Want to Own a Picasso? Here’s Your Chance
Let’s face it: The investment options available to ordinary investors right now aren’t exactly exciting. But, as investors have lost confidence in traditional instruments like stocks and bonds, the rich have flocked to the world of rare collectibles.
Of course, there aren’t many people who can afford to put down $100 million for a fine piece of art. But soon, you won’t have to be a billionaire to be able to afford a stab at claiming your share of profits from rising prices on art and other rarities.
Investing in High-Priced Toys
Wall Street has been catering to rich investors with money to burn and a desire to diversify their portfolios. As an article in the New York Post recently reported, a variety of specialty hedge funds have come out in recent years, allowing rich investors to try to earn profits in everything from works of art to wine to vintage automobiles. And with wine funds in particular seeing returns of 30% and up, demand to get in on the action has never been hotter.
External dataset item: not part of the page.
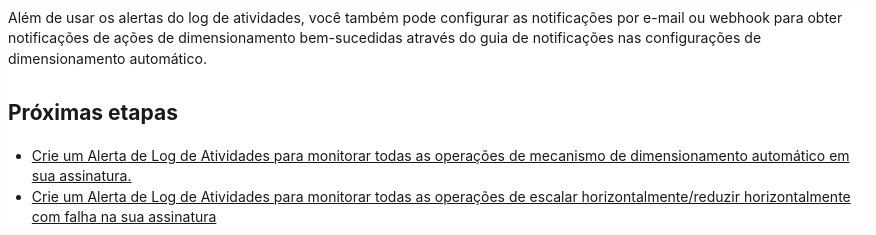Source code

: Além de usar os alertas do log de atividades, você também pode configurar as notificações por e-mail ou webhook para obter notificações de ações de dimensionamento bem-sucedidas através do guia de notificações nas configurações de dimensionamento automático.

## <a name="next-steps"></a>Próximas etapas
- [Crie um Alerta de Log de Atividades para monitorar todas as operações de mecanismo de dimensionamento automático em sua assinatura.](https://github.com/Azure/azure-quickstart-templates/tree/master/monitor-autoscale-alert)
- [Crie um Alerta de Log de Atividades para monitorar todas as operações de escalar horizontalmente/reduzir horizontalmente com falha na sua assinatura](https://github.com/Azure/azure-quickstart-templates/tree/master/monitor-autoscale-failed-alert)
But hedge funds require high net worth and huge initial investments. That’s enough to lock out most would-be investors.
Your Gateway to Riches?
One company wants to change that, however. Within the next year to 18 months, the Liquid Rarity Exchange plans to offer what it’s calling Liquid Rarity Funds, which will focus on rare collectibles that have good track records of offering high and sustainable returns.
The list of assets that the company may eventually offer is quite extensive, going beyond art and wine. You’ll be able to invest in autographs, rare books, and even intellectual property rights to films, photographs, and music.
Liquid Rarity Exchange still needs to deal with some challenges. Public funds registered with the SEC will need to be able to value their assets on a regular basis. Yet establishing ongoing valuations for illiquid collectibles (like works of art) to the SEC’s satisfaction may prove difficult.
The benefit to investors, though, will be that SEC oversight will give them valuable information about how the funds operate and what they hold. The resulting transparency will take away some of the dangers that analysts have pointed out about hedge funds specializing in collectibles.
So if you’ve ever wanted to own a Picasso, you may soon have your chance. You won’t get to hang it in your living room, but if the art market holds up, your wallet could enjoy some of the benefits.